INFORMATION GIVEN START
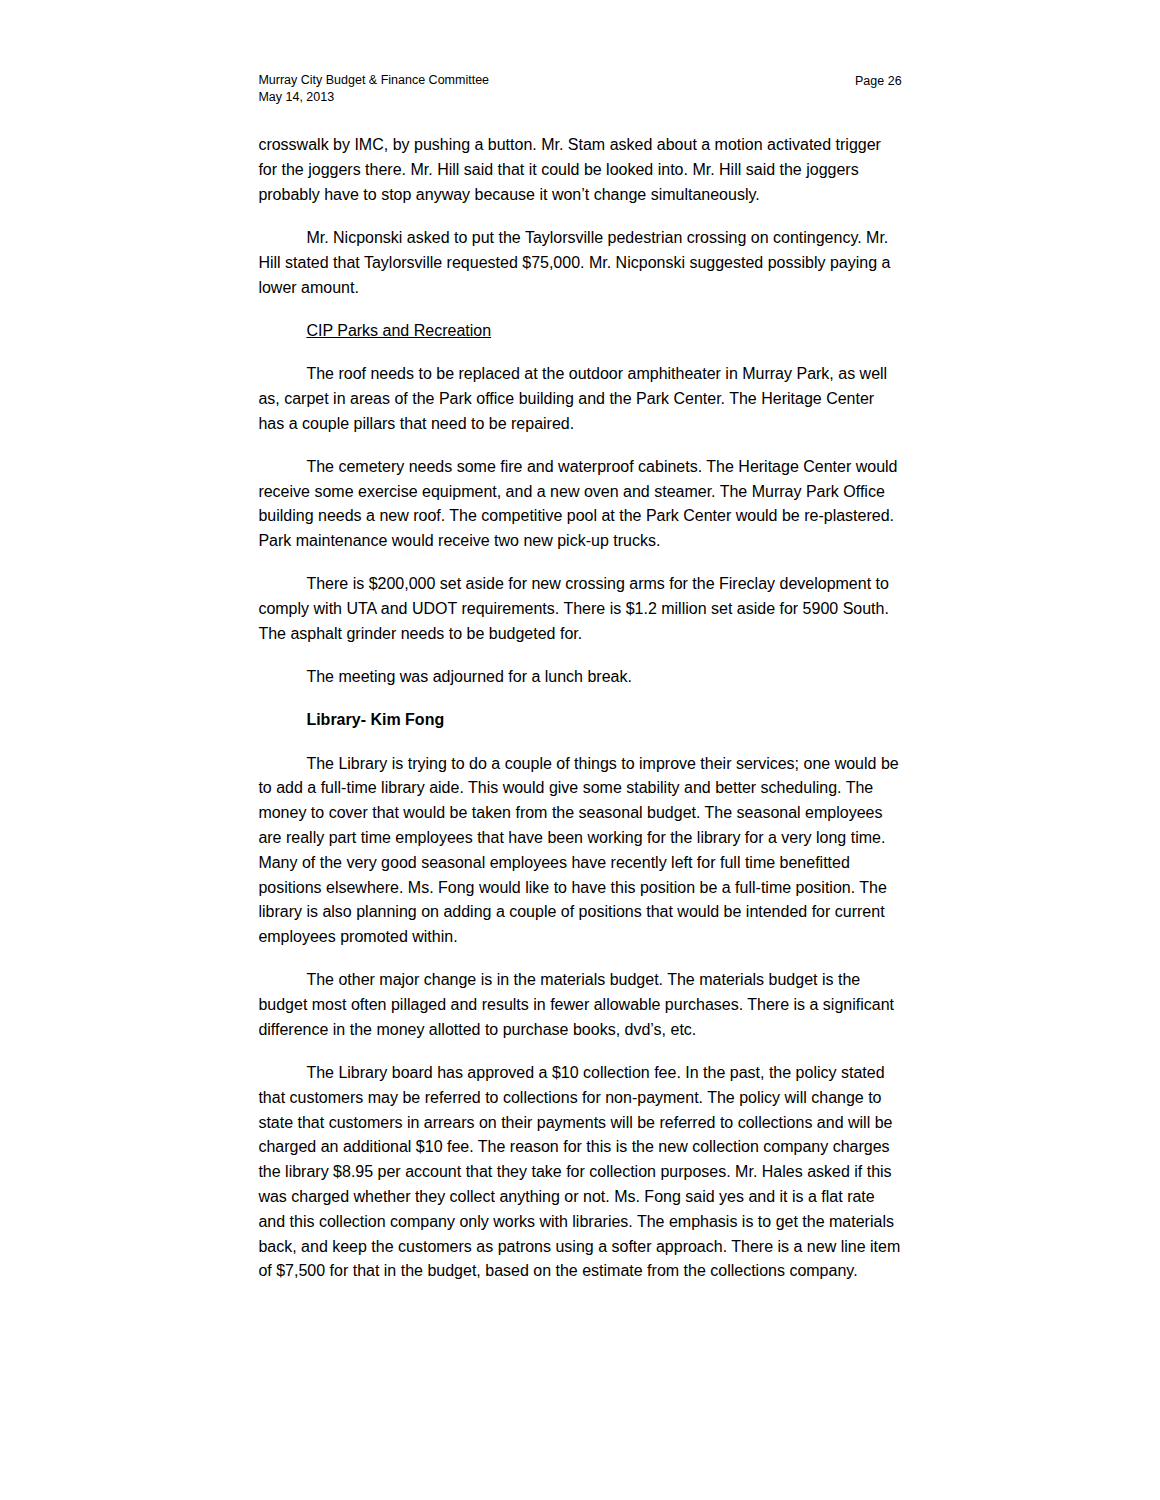Murray City Budget & Finance Committee
May 14, 2013
Page 26
crosswalk by IMC, by pushing a button. Mr. Stam asked about a motion activated trigger for the joggers there. Mr. Hill said that it could be looked into. Mr. Hill said the joggers probably have to stop anyway because it won’t change simultaneously.
Mr. Nicponski asked to put the Taylorsville pedestrian crossing on contingency. Mr. Hill stated that Taylorsville requested $75,000. Mr. Nicponski suggested possibly paying a lower amount.
CIP Parks and Recreation
The roof needs to be replaced at the outdoor amphitheater in Murray Park, as well as, carpet in areas of the Park office building and the Park Center. The Heritage Center has a couple pillars that need to be repaired.
The cemetery needs some fire and waterproof cabinets. The Heritage Center would receive some exercise equipment, and a new oven and steamer. The Murray Park Office building needs a new roof. The competitive pool at the Park Center would be re-plastered. Park maintenance would receive two new pick-up trucks.
There is $200,000 set aside for new crossing arms for the Fireclay development to comply with UTA and UDOT requirements. There is $1.2 million set aside for 5900 South. The asphalt grinder needs to be budgeted for.
The meeting was adjourned for a lunch break.
Library- Kim Fong
The Library is trying to do a couple of things to improve their services; one would be to add a full-time library aide. This would give some stability and better scheduling. The money to cover that would be taken from the seasonal budget. The seasonal employees are really part time employees that have been working for the library for a very long time. Many of the very good seasonal employees have recently left for full time benefitted positions elsewhere. Ms. Fong would like to have this position be a full-time position. The library is also planning on adding a couple of positions that would be intended for current employees promoted within.
The other major change is in the materials budget. The materials budget is the budget most often pillaged and results in fewer allowable purchases. There is a significant difference in the money allotted to purchase books, dvd’s, etc.
The Library board has approved a $10 collection fee. In the past, the policy stated that customers may be referred to collections for non-payment. The policy will change to state that customers in arrears on their payments will be referred to collections and will be charged an additional $10 fee. The reason for this is the new collection company charges the library $8.95 per account that they take for collection purposes. Mr. Hales asked if this was charged whether they collect anything or not. Ms. Fong said yes and it is a flat rate and this collection company only works with libraries. The emphasis is to get the materials back, and keep the customers as patrons using a softer approach. There is a new line item of $7,500 for that in the budget, based on the estimate from the collections company.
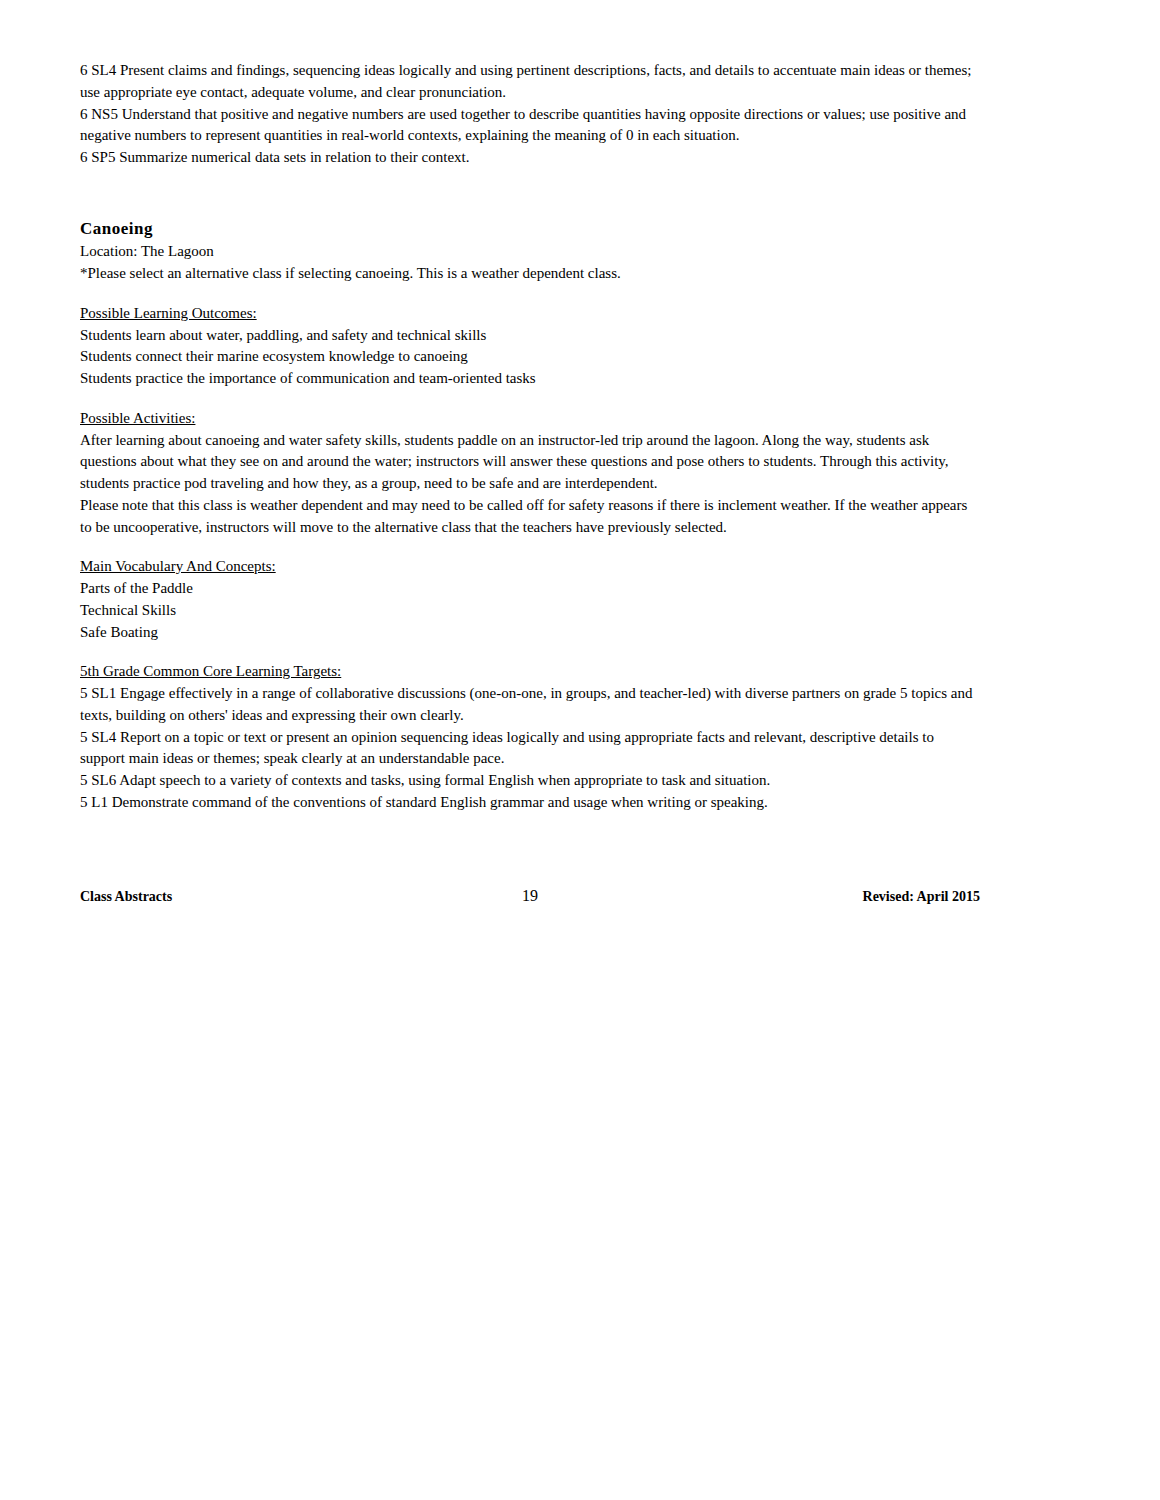6 SL4 Present claims and findings, sequencing ideas logically and using pertinent descriptions, facts, and details to accentuate main ideas or themes; use appropriate eye contact, adequate volume, and clear pronunciation.
6 NS5 Understand that positive and negative numbers are used together to describe quantities having opposite directions or values; use positive and negative numbers to represent quantities in real-world contexts, explaining the meaning of 0 in each situation.
6 SP5 Summarize numerical data sets in relation to their context.
Canoeing
Location: The Lagoon
*Please select an alternative class if selecting canoeing. This is a weather dependent class.
Possible Learning Outcomes:
Students learn about water, paddling, and safety and technical skills
Students connect their marine ecosystem knowledge to canoeing
Students practice the importance of communication and team-oriented tasks
Possible Activities:
After learning about canoeing and water safety skills, students paddle on an instructor-led trip around the lagoon. Along the way, students ask questions about what they see on and around the water; instructors will answer these questions and pose others to students. Through this activity, students practice pod traveling and how they, as a group, need to be safe and are interdependent.
Please note that this class is weather dependent and may need to be called off for safety reasons if there is inclement weather. If the weather appears to be uncooperative, instructors will move to the alternative class that the teachers have previously selected.
Main Vocabulary And Concepts:
Parts of the Paddle
Technical Skills
Safe Boating
5th Grade Common Core Learning Targets:
5 SL1 Engage effectively in a range of collaborative discussions (one-on-one, in groups, and teacher-led) with diverse partners on grade 5 topics and texts, building on others' ideas and expressing their own clearly.
5 SL4 Report on a topic or text or present an opinion sequencing ideas logically and using appropriate facts and relevant, descriptive details to support main ideas or themes; speak clearly at an understandable pace.
5 SL6 Adapt speech to a variety of contexts and tasks, using formal English when appropriate to task and situation.
5 L1 Demonstrate command of the conventions of standard English grammar and usage when writing or speaking.
Class Abstracts
19
Revised: April 2015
INFORMATION GIVEN END
Wherever the string "Center" is found in the entries, copy the line it sits in.

The roof needs to be replaced at the outdoor amphitheater in Murray Park, as well as, carpet in areas of the Park office building and the Park Center. The Heritage Center has a couple pillars that need to be repaired.
The cemetery needs some fire and waterproof cabinets. The Heritage Center would receive some exercise equipment, and a new oven and steamer. The Murray Park Office building needs a new roof. The competitive pool at the Park Center would be re-plastered. Park maintenance would receive two new pick-up trucks.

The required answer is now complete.